NOTULA
Diskusi Rutin : Rabu, 3 Juni 2026
Topik : “Pertolongan Pertama pada Keresahan”
Pemantik : Shafina Novelia Aryanti
Diskusi ini membahas bagaimana seseorang dapat menghadapi tekanan psikologis yang muncul akibat situasi ekonomi yang tidak menentu, seperti melemahnya nilai tukar Rupiah dan meningkatnya kasus PHK. Para peserta mengaitkan pembahasan tersebut dengan konsep problem-focused coping dan emotion-focused coping sebagai dua cara yang umum digunakan untuk mengelola stres. Meskipun persoalan ekonomi makro berada di luar kendali individu, dampaknya tetap dirasakan secara langsung sehingga diperlukan strategi yang tepat untuk beradaptasi dengan keadaan tersebut.
Dalam konteks emotion-focused coping, peserta berbagi berbagai cara untuk meredakan stres dan kecemasan. Beberapa mengaku memilih tidur atau mencari hiburan melalui media sosial sebagai bentuk pelarian sementara dari tekanan yang dirasakan. Aktivitas seperti melihat meme, menonton video hiburan, atau melakukan doomscrolling di platform media sosial dianggap dapat membantu mengalihkan pikiran dari berita-berita negatif. Selain itu, sebagian peserta menekankan pentingnya pendekatan spiritual dengan memperbanyak ibadah, mendekatkan diri kepada Tuhan, dan menumbuhkan sikap tawakal sebagai sumber ketenangan di tengah ketidakpastian.

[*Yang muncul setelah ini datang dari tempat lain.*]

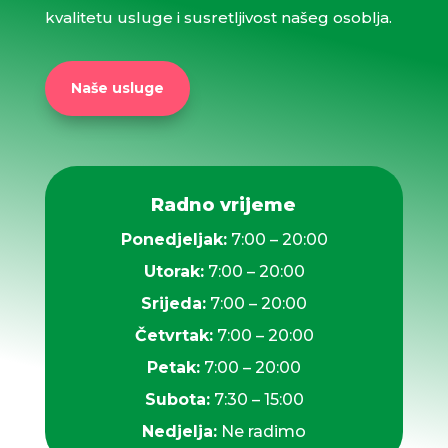
kvalitetu usluge i susretljivost našeg osoblja.
Naše usluge
Radno vrijeme
Ponedjeljak:
7:00 – 20:00
Utorak:
7:00 – 20:00
Srijeda:
7:00 – 20:00
Četvrtak:
7:00 – 20:00
Petak:
7:00 – 20:00
Subota:
7:30 – 15:00
Nedjelja:
Ne radimo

Sementara itu, pembahasan mengenai problem-focused coping lebih menitikberatkan pada langkah-langkah praktis yang dapat dilakukan untuk menghadapi tekanan ekonomi. Peserta menyoroti pentingnya pengelolaan keuangan yang lebih disiplin, seperti mengurangi pengeluaran yang tidak mendesak, mencari alternatif barang yang lebih terjangkau, hingga memanfaatkan peluang pekerjaan sampingan atau freelance. Mereka juga membahas perlunya mengelola konsumsi informasi dengan membatasi waktu penggunaan media sosial dan menyaring konten yang berpotensi meningkatkan kecemasan.
Di akhir diskusi, pembahasan sempat berkembang ke kritik terhadap sistem pendidikan yang dinilai terlalu menuntut peserta didik untuk menguasai semua bidang tanpa memberi ruang yang cukup bagi pengembangan minat dan keahlian tertentu. Meski demikian, para peserta sepakat bahwa setiap orang memiliki cara yang berbeda dalam merespons tekanan hidup. Oleh karena itu, keseimbangan antara upaya mencari solusi yang nyata dan menjaga kesehatan emosional dianggap sebagai kunci penting untuk menghadapi berbagai tantangan yang muncul dalam kehidupan sehari-hari.